◆ **Exercise**
Copy every line of the following data that includes the string "negative".

◆ **Material provided**
[Start of Attachment]
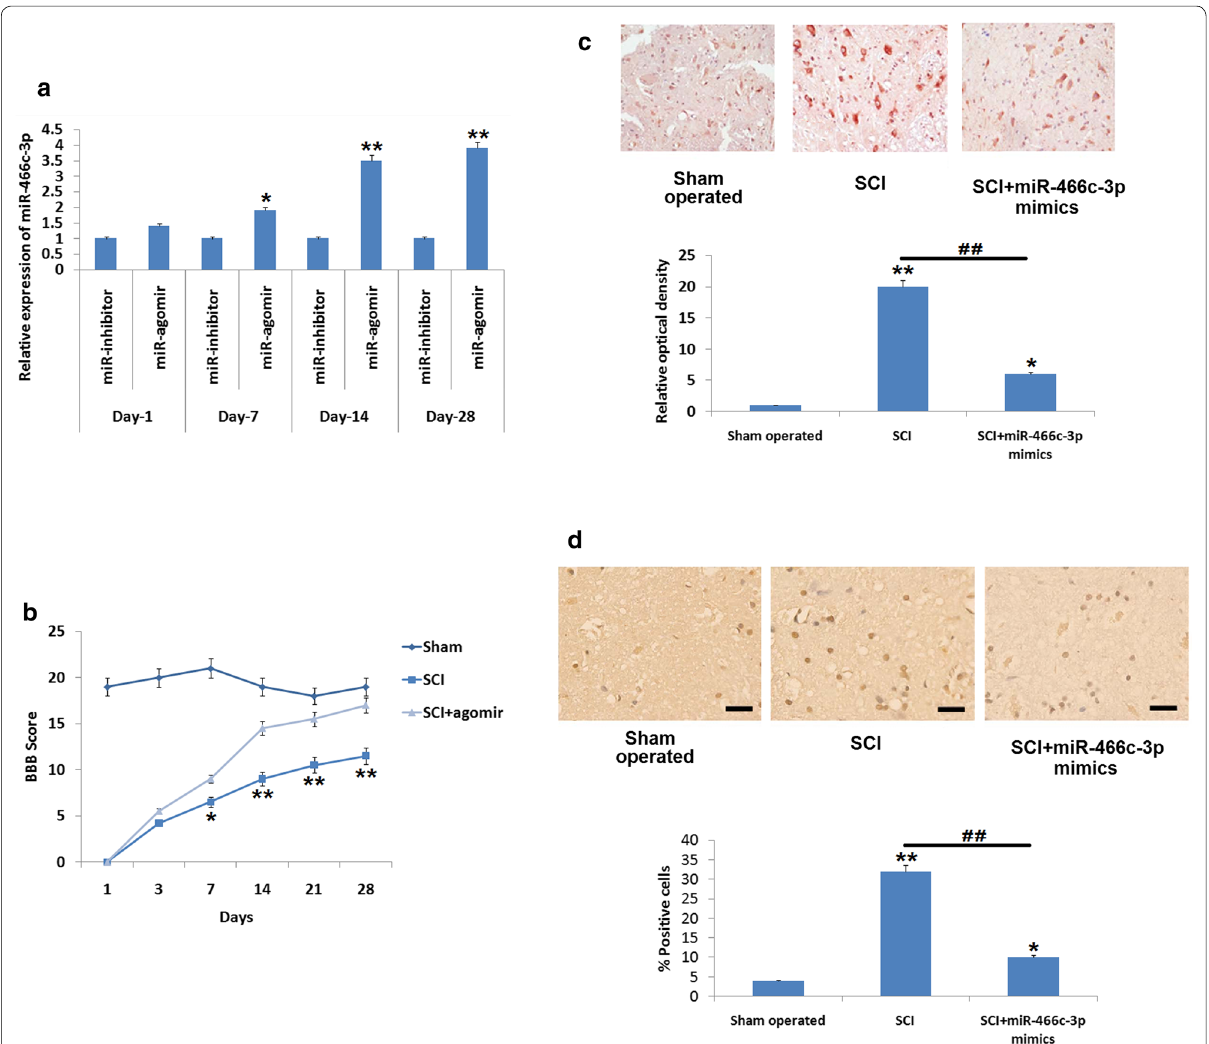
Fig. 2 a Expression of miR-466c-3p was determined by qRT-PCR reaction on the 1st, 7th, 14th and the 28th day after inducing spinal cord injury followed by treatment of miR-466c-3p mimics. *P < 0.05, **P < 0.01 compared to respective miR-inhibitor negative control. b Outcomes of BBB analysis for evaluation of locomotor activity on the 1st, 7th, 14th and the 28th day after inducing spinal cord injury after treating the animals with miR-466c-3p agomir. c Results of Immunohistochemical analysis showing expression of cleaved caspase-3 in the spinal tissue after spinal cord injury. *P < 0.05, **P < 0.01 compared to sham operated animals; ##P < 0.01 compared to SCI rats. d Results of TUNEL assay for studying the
[End of Attachment]
[Start of Attachment]
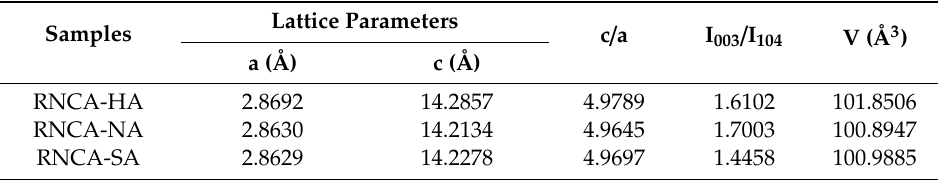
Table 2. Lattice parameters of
[End of Attachment]
[Start of Attachment]
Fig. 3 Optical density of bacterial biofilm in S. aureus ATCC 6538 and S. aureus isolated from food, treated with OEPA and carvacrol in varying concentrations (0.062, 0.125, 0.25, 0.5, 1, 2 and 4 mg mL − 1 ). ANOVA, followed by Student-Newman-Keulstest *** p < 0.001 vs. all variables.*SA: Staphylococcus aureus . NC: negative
[End of Attachment]
◆ **Written reply**
Fig. 2 a Expression of miR-466c-3p was determined by qRT-PCR reaction on the 1st, 7th, 14th and the 28th day after inducing spinal cord injury followed by treatment of miR-466c-3p mimics. *P < 0.05, **P < 0.01 compared to respective miR-inhibitor negative control. b Outcomes of BBB analysis for evaluation of locomotor activity on the 1st, 7th, 14th and the 28th day after inducing spinal cord injury after treating the animals with miR-466c-3p agomir. c Results of Immunohistochemical analysis showing expression of cleaved caspase-3 in the spinal tissue after spinal cord injury. *P < 0.05, **P < 0.01 compared to sham operated animals; ##P < 0.01 compared to SCI rats. d Results of TUNEL assay for studying the
Fig. 3 Optical density of bacterial biofilm in S. aureus ATCC 6538 and S. aureus isolated from food, treated with OEPA and carvacrol in varying concentrations (0.062, 0.125, 0.25, 0.5, 1, 2 and 4 mg mL − 1 ). ANOVA, followed by Student-Newman-Keulstest *** p < 0.001 vs. all variables.*SA: Staphylococcus aureus . NC: negative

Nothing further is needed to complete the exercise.